Blat’s group is betting it can win over those offended by France’s Olympic gaffe with the contest announced yesterday in London at the French restaurant Gauthier Soho.
The effort comes as the number of British visitors has started to head south in tandem with the economic crisis cutting into leisure spending.
British visits to the Paris region fell 12 percent from 2009 to 2010, with 1.9 million coming in 2010 and staying 4.7 million nights. Americans made up the second-biggest number of tourists to the French capital, although their visits rose 1.8 percent to 1.5 million in 2010, according to the Paris Ile-de- France regional tourism board.
The large number of British visits in part reflects that the English Channel no longer counts as a moat between the U.K. and France, Blat said.
“At two-and-a-quarter hours by train, we’re no longer in the mindset of an international trip,” referring to the current length of the Eurostar train ride from London’s St.
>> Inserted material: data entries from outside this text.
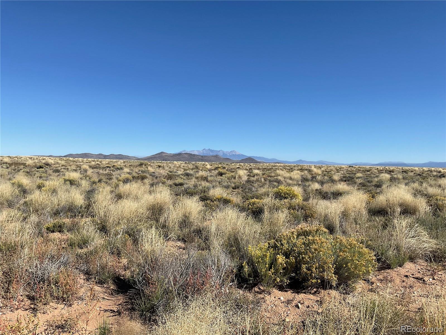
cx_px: 223
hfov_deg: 61.7
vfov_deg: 48.2
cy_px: 168
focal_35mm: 29
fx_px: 374
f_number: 1.8
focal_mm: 3
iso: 16
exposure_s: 1/2427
Pancras station to Paris’s Gare du Nord.
France is the most visited country in the world, receiving 79.5 million tourists last year compared to 62.3 million in the U.S. and 57.6 million arrivals in China, according to a May report by the United National World Tourism Organization.
Companies geared to serve tourists account for about 10 percent of French enterprises. One in five of those are in Paris, the tourism board said in its report for 2011.
The British also lead the world in repeat visits to France, Blat said. The group is working on selecting activities and sites beyond the “Grandes Dames” of Paris tourism such as the Notre Dame cathedral or the Eiffel Tower, to highlight what the U.K. winners may have missed on earlier trips, Blat said.
Journalists from organizations including Bloomberg News were invited to help determine what winners could do: tour the 16th century Fontainebleau chateau, learn to make traditional macarons -- with no cream filling, according to the Domaines des Macarons de Reau -- and a dinner cruise on the Seine river.
Contestants enter the competition on the Paris Ile-de- France Tourist Board’s Facebook page. The federation estimates between 20 and 30 gold medals for British athletes, budgeting about 650,000 euros for the winners’ trips, with partners in the region helping defray costs for food, lodging and tickets.
The Federation’s British gold medals estimate is a bit more ambitious than projections from Daniel Johnson, an economics professor at Colorado College in Colorado Springs. Great Britain will probably mount to the top of the podium 20 times, according to the projections.
Johnson’s model focuses on per-capita income, population and the advantage of hosting the games or living nearby. Based on six decades of historical data it purports to have a success rate of 95 percent for predicting gold medals.
For the Federation, that will mean at least 40 British visitors to Paris, with the possibility they will want to come back and tell their friends that the French have long gotten over their Olympic defeat.
The British must know deep down that the French “aren’t disagreeable,” Blat said. “They wouldn’t come back if we were really like that.”